Maxwell Interactive

Maxwell Render is not just a render engine – it is a light simulator that produces photo-realistic images of unseen quality. In many cases, it is hardly possible to distinguish the rendered images from real photos. Maxwell Render uses sophisticated algorithms and methods to describe, how light behaves in the real world. Our light simulator also provides physically absolutely correct cameras, an easy-to-use material editor and support for instanced objects, grass and even RealFlow meshes and particles. Thanks to an increasing computer power and our advanced programming technology, it is now possible to use Next Limit Technologies’ photo-realistic, unbiased render engine in VFX productions. A growing number of well-known studios already count on Maxwell Render in many situations – with stunning results.

Another big leap in Maxwell Render’s successful history was Maxwell FIRE (= Fast Interactive Renderer) – a fast preview engine that does not require special hardware extensions or graphic cards, because it works entirely on the CPU. Maxwell FIRE has been integrated into the entire range of available exchange plugins to give users the possibility to evaluate a scene directly within their 3D application. “FIRE”  is completely CPU-based and does not require any special hardware, but it creates a realtime preview with accurate lights and shadows. This seamless integration gives you the possibility to render image sequences from simulations directly inside RealFlow – completely with materials and even the “MultiPoint” feature from the RealFlow RenderKit (RFRK). Apart from the FIRE engine, there is also an implementation of Maxwell's production engine that gives you the possibility of rendering your scenes at a very high quality level. The output is the same with the standalone application, but does not support all of its high-end features, of course. The render engine – “Draft” or “Production” – can be chosen in the “Maxwell Scene Preferences” panel.

The "Maxwell Interactive" window works with and without an explicit “Camera” node and the preview is updated with each change of perspective. If there is a camera, Maxwell will use its “Width” and “Height” settings for the preview window's size (this is, by the way, also valid for plain OpenGL previews). In scenes without a camera, Maxwell reverts to the settings of the associated “Preferences” panel:

Preferences > Preview > Render Options


When you change a camera parameter, the view in the “Maxwell Interactive” window will be updated automatically. Please note that a camera is mandatory when you send a preview or render job to RealFlow's command line version.

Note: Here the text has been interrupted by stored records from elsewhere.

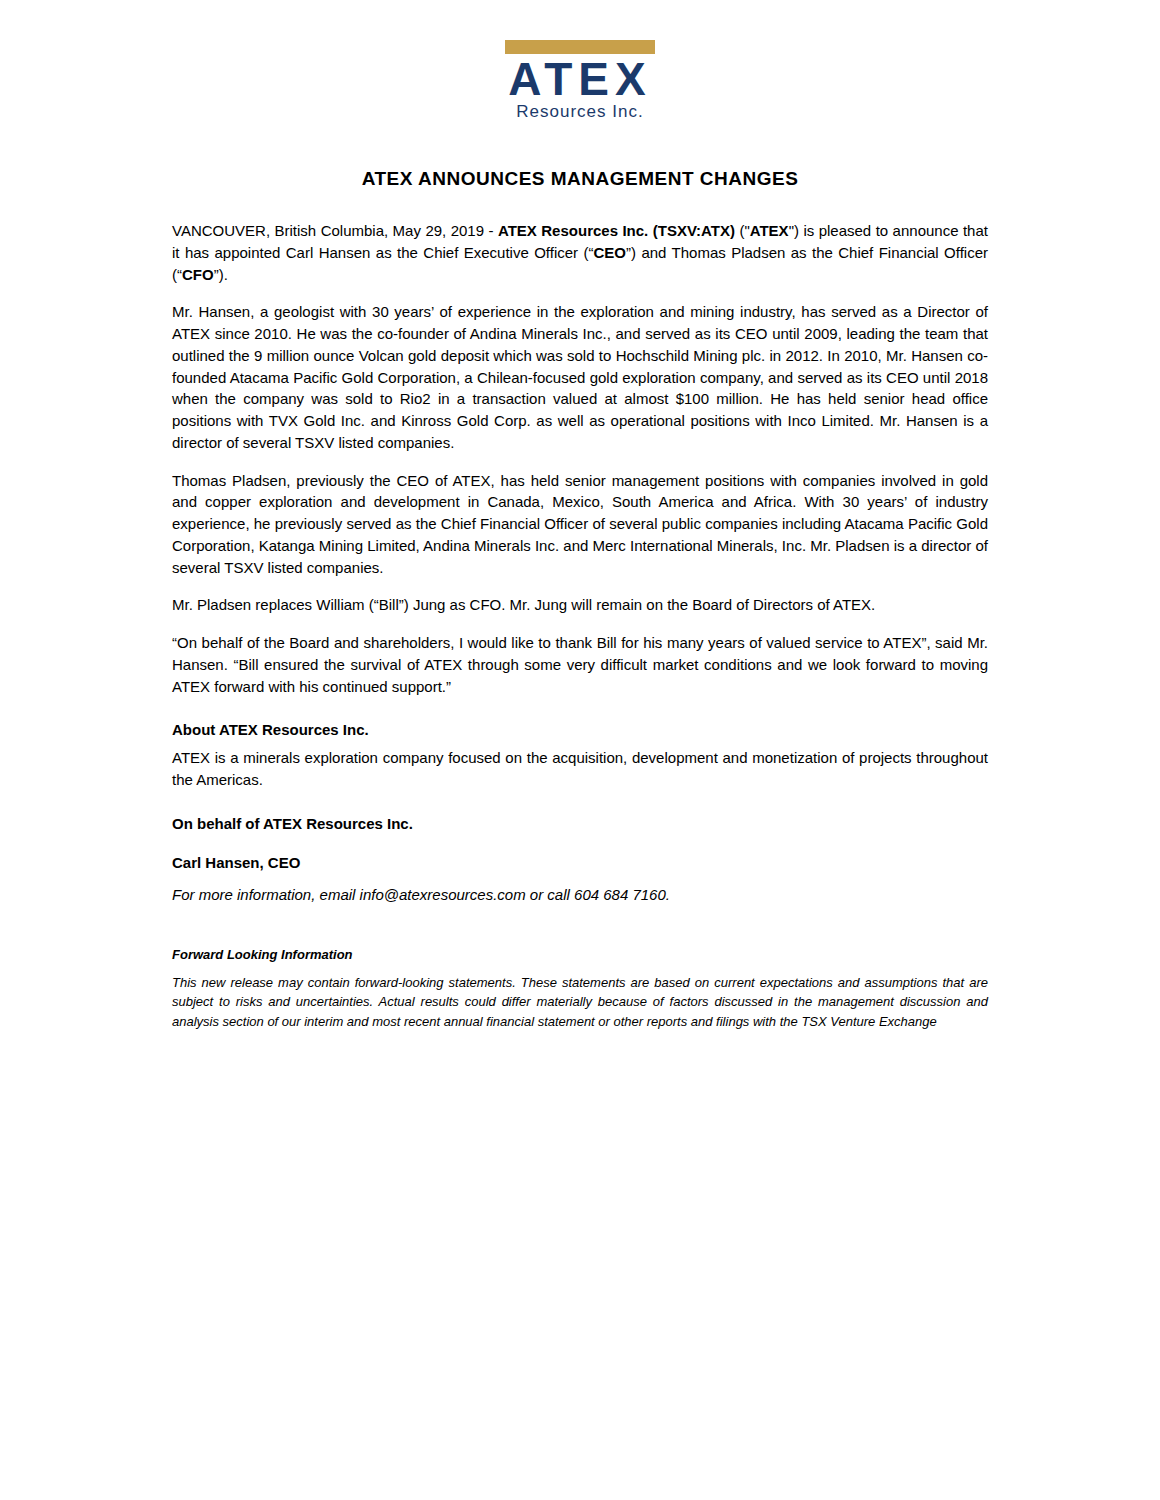ATEX
Resources Inc.
ATEX ANNOUNCES MANAGEMENT CHANGES
VANCOUVER, British Columbia, May 29, 2019 - ATEX Resources Inc. (TSXV:ATX) ("ATEX") is pleased to announce that it has appointed Carl Hansen as the Chief Executive Officer (“CEO”) and Thomas Pladsen as the Chief Financial Officer (“CFO”).
Mr. Hansen, a geologist with 30 years’ of experience in the exploration and mining industry, has served as a Director of ATEX since 2010. He was the co-founder of Andina Minerals Inc., and served as its CEO until 2009, leading the team that outlined the 9 million ounce Volcan gold deposit which was sold to Hochschild Mining plc. in 2012. In 2010, Mr. Hansen co-founded Atacama Pacific Gold Corporation, a Chilean-focused gold exploration company, and served as its CEO until 2018 when the company was sold to Rio2 in a transaction valued at almost $100 million. He has held senior head office positions with TVX Gold Inc. and Kinross Gold Corp. as well as operational positions with Inco Limited. Mr. Hansen is a director of several TSXV listed companies.
Thomas Pladsen, previously the CEO of ATEX, has held senior management positions with companies involved in gold and copper exploration and development in Canada, Mexico, South America and Africa. With 30 years’ of industry experience, he previously served as the Chief Financial Officer of several public companies including Atacama Pacific Gold Corporation, Katanga Mining Limited, Andina Minerals Inc. and Merc International Minerals, Inc. Mr. Pladsen is a director of several TSXV listed companies.
Mr. Pladsen replaces William (“Bill”) Jung as CFO. Mr. Jung will remain on the Board of Directors of ATEX.
“On behalf of the Board and shareholders, I would like to thank Bill for his many years of valued service to ATEX”, said Mr. Hansen. “Bill ensured the survival of ATEX through some very difficult market conditions and we look forward to moving ATEX forward with his continued support.”
About ATEX Resources Inc.
ATEX is a minerals exploration company focused on the acquisition, development and monetization of projects throughout the Americas.
On behalf of ATEX Resources Inc.
Carl Hansen, CEO
For more information, email info@atexresources.com or call 604 684 7160.
Forward Looking Information
This new release may contain forward-looking statements. These statements are based on current expectations and assumptions that are subject to risks and uncertainties. Actual results could differ materially because of factors discussed in the management discussion and analysis section of our interim and most recent annual financial statement or other reports and filings with the TSX Venture Exchange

Different fluid types rendered directly inside RealFlow.


We have established a short pipeline between RealFlow and Maxwell Render with an easy-to-follow workflow: simply choose “Maxwell Preview” from the "Playback" menu and you will be able to render the simulation inside RealFlow’s “Movie Player” tool. The preview files will be cached and it is also possible to trigger a Maxwell preview render from RealFlow's command line application. To restart Maxwell Render, please press Ctrl (Cmd) + Alt + LMB.

Another exciting possibility is to write MXS files (“Maxwell Scene Data”). In the “Export Central” dialogue you can find an entry in the “PREVIEW” branch of the export tree: “Maxwell Scene (*mxs)”. The Maxwell scene can then be processed inside Maxwell Studio or your 3D program and then sent to the render engine.

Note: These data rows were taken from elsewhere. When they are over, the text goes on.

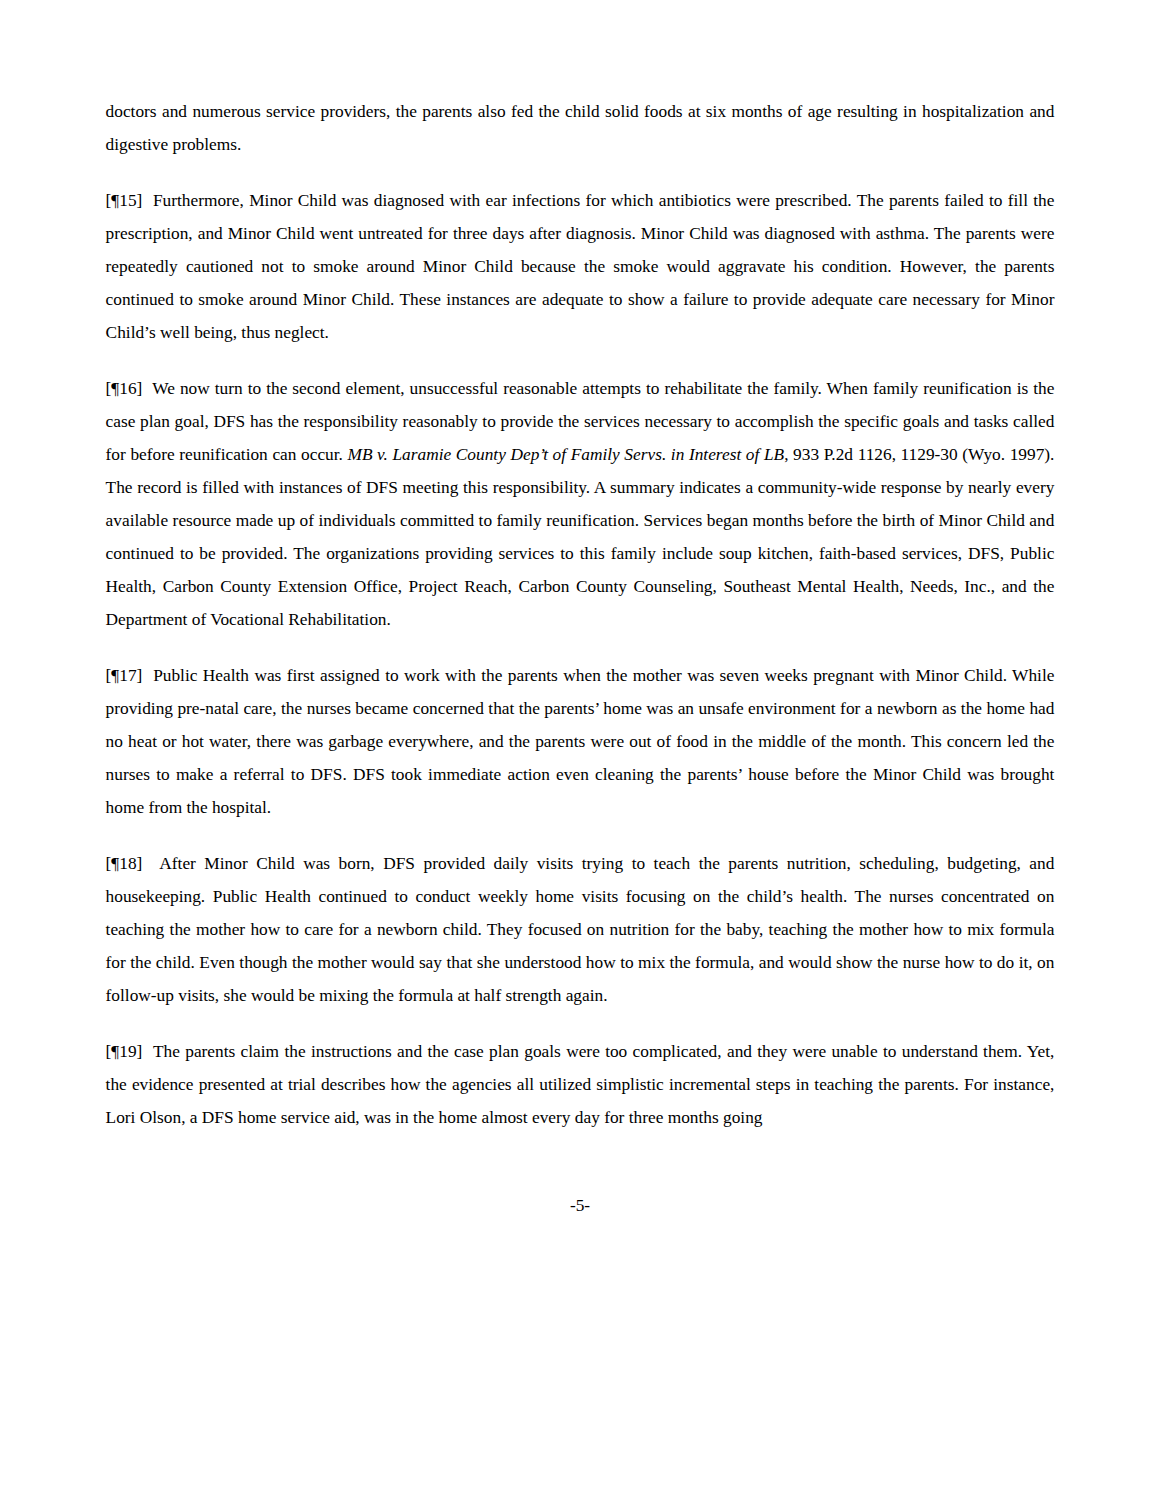doctors and numerous service providers, the parents also fed the child solid foods at six months of age resulting in hospitalization and digestive problems.
[¶15] Furthermore, Minor Child was diagnosed with ear infections for which antibiotics were prescribed. The parents failed to fill the prescription, and Minor Child went untreated for three days after diagnosis. Minor Child was diagnosed with asthma. The parents were repeatedly cautioned not to smoke around Minor Child because the smoke would aggravate his condition. However, the parents continued to smoke around Minor Child. These instances are adequate to show a failure to provide adequate care necessary for Minor Child’s well being, thus neglect.
[¶16] We now turn to the second element, unsuccessful reasonable attempts to rehabilitate the family. When family reunification is the case plan goal, DFS has the responsibility reasonably to provide the services necessary to accomplish the specific goals and tasks called for before reunification can occur. MB v. Laramie County Dep’t of Family Servs. in Interest of LB, 933 P.2d 1126, 1129-30 (Wyo. 1997). The record is filled with instances of DFS meeting this responsibility. A summary indicates a community-wide response by nearly every available resource made up of individuals committed to family reunification. Services began months before the birth of Minor Child and continued to be provided. The organizations providing services to this family include soup kitchen, faith-based services, DFS, Public Health, Carbon County Extension Office, Project Reach, Carbon County Counseling, Southeast Mental Health, Needs, Inc., and the Department of Vocational Rehabilitation.
[¶17] Public Health was first assigned to work with the parents when the mother was seven weeks pregnant with Minor Child. While providing pre-natal care, the nurses became concerned that the parents’ home was an unsafe environment for a newborn as the home had no heat or hot water, there was garbage everywhere, and the parents were out of food in the middle of the month. This concern led the nurses to make a referral to DFS. DFS took immediate action even cleaning the parents’ house before the Minor Child was brought home from the hospital.
[¶18] After Minor Child was born, DFS provided daily visits trying to teach the parents nutrition, scheduling, budgeting, and housekeeping. Public Health continued to conduct weekly home visits focusing on the child’s health. The nurses concentrated on teaching the mother how to care for a newborn child. They focused on nutrition for the baby, teaching the mother how to mix formula for the child. Even though the mother would say that she understood how to mix the formula, and would show the nurse how to do it, on follow-up visits, she would be mixing the formula at half strength again.
[¶19] The parents claim the instructions and the case plan goals were too complicated, and they were unable to understand them. Yet, the evidence presented at trial describes how the agencies all utilized simplistic incremental steps in teaching the parents. For instance, Lori Olson, a DFS home service aid, was in the home almost every day for three months going
-5-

To customize the preview, each node contains a “Maxwell Render” tab in its “Node Params” panel. According to the node type you can find either material options or “MultiPoint” parameters to create a denser particle cloud. Meshes and RealWave surfaces offer support for the Maxwell Render preview as well. With RealWave it is also possible to adjust the tiling options of the applied material. Imported objects from 3rd party application are, of course, supported as well.

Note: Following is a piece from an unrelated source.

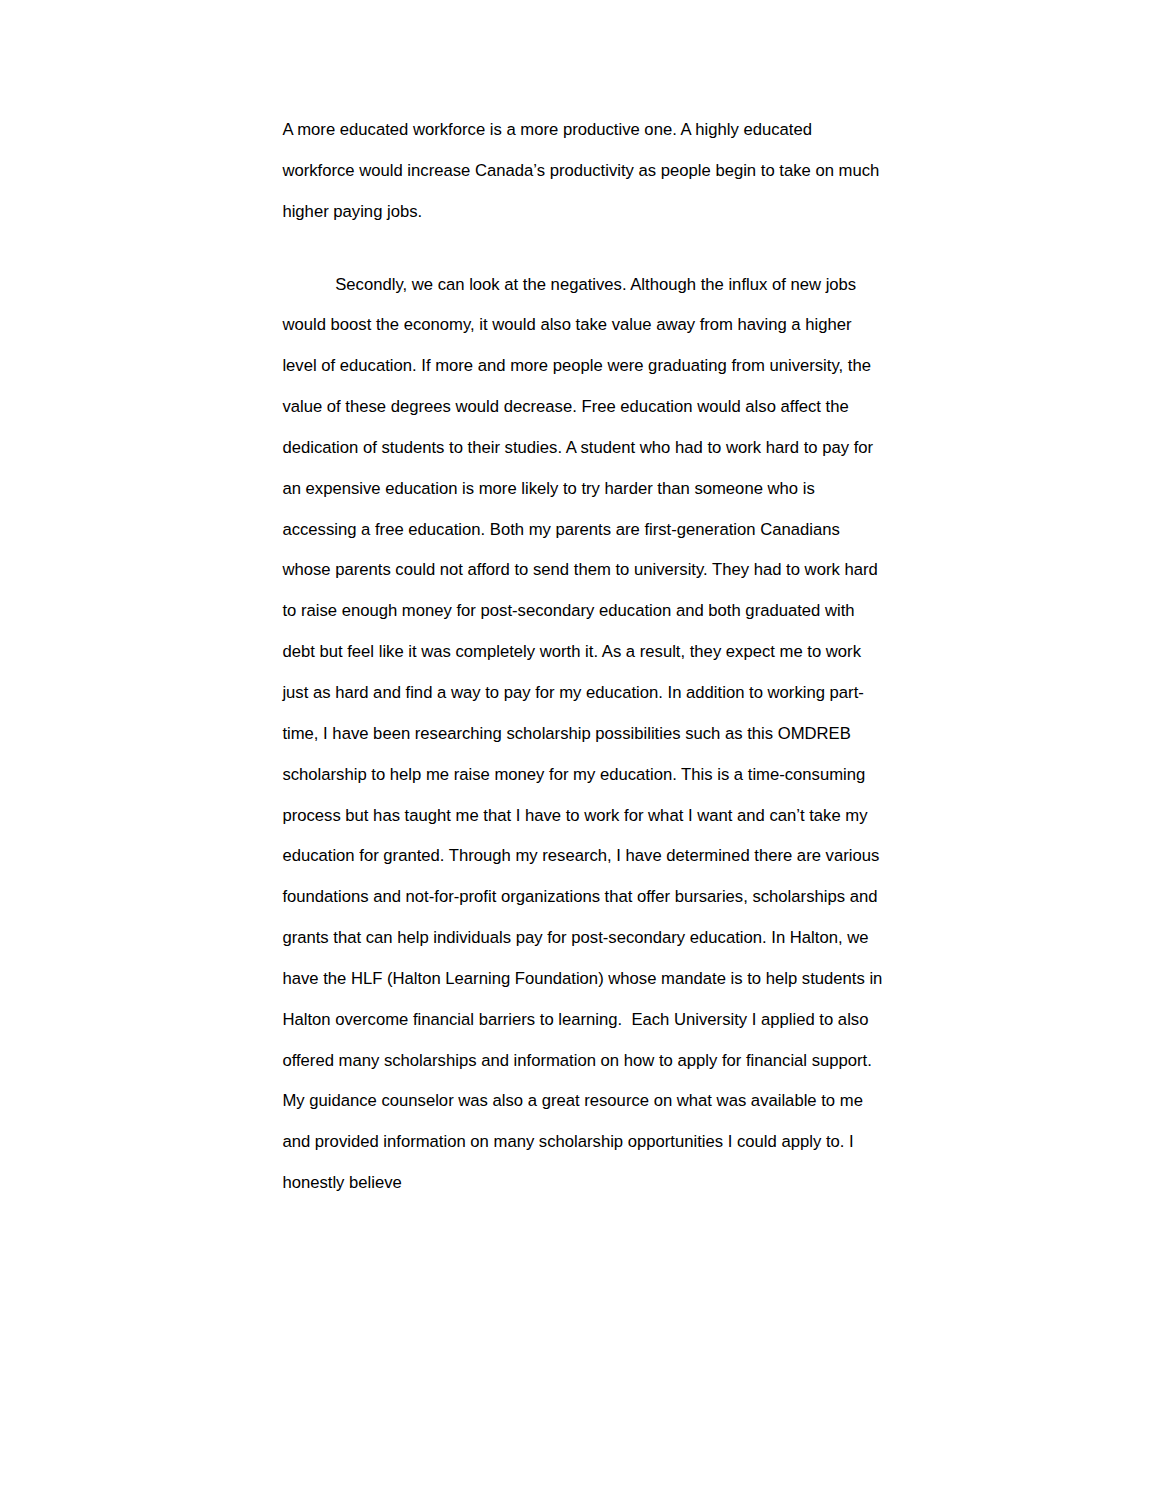A more educated workforce is a more productive one. A highly educated workforce would increase Canada’s productivity as people begin to take on much higher paying jobs.
Secondly, we can look at the negatives. Although the influx of new jobs would boost the economy, it would also take value away from having a higher level of education. If more and more people were graduating from university, the value of these degrees would decrease. Free education would also affect the dedication of students to their studies. A student who had to work hard to pay for an expensive education is more likely to try harder than someone who is accessing a free education. Both my parents are first-generation Canadians whose parents could not afford to send them to university. They had to work hard to raise enough money for post-secondary education and both graduated with debt but feel like it was completely worth it. As a result, they expect me to work just as hard and find a way to pay for my education. In addition to working part-time, I have been researching scholarship possibilities such as this OMDREB scholarship to help me raise money for my education. This is a time-consuming process but has taught me that I have to work for what I want and can’t take my education for granted. Through my research, I have determined there are various foundations and not-for-profit organizations that offer bursaries, scholarships and grants that can help individuals pay for post-secondary education. In Halton, we have the HLF (Halton Learning Foundation) whose mandate is to help students in Halton overcome financial barriers to learning. Each University I applied to also offered many scholarships and information on how to apply for financial support. My guidance counselor was also a great resource on what was available to me and provided information on many scholarship opportunities I could apply to. I honestly believe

A "Maxwell Interactive" preview from a RealWave simulation.


The results you get with the Maxwell Render preview engine will not only give you a very good impression of how the fluid will finally look, but it is even possible to render the scene in production quality. Rigid body dynamics simulations can be evaluated with motion blur and real lighting conditions. Materials can be applied to the nodes and objects within RealFlow. For this purpose, every (renderable) node has a “Maxwell” tab in its “Node Params” panel.

Previews have never been so impressive.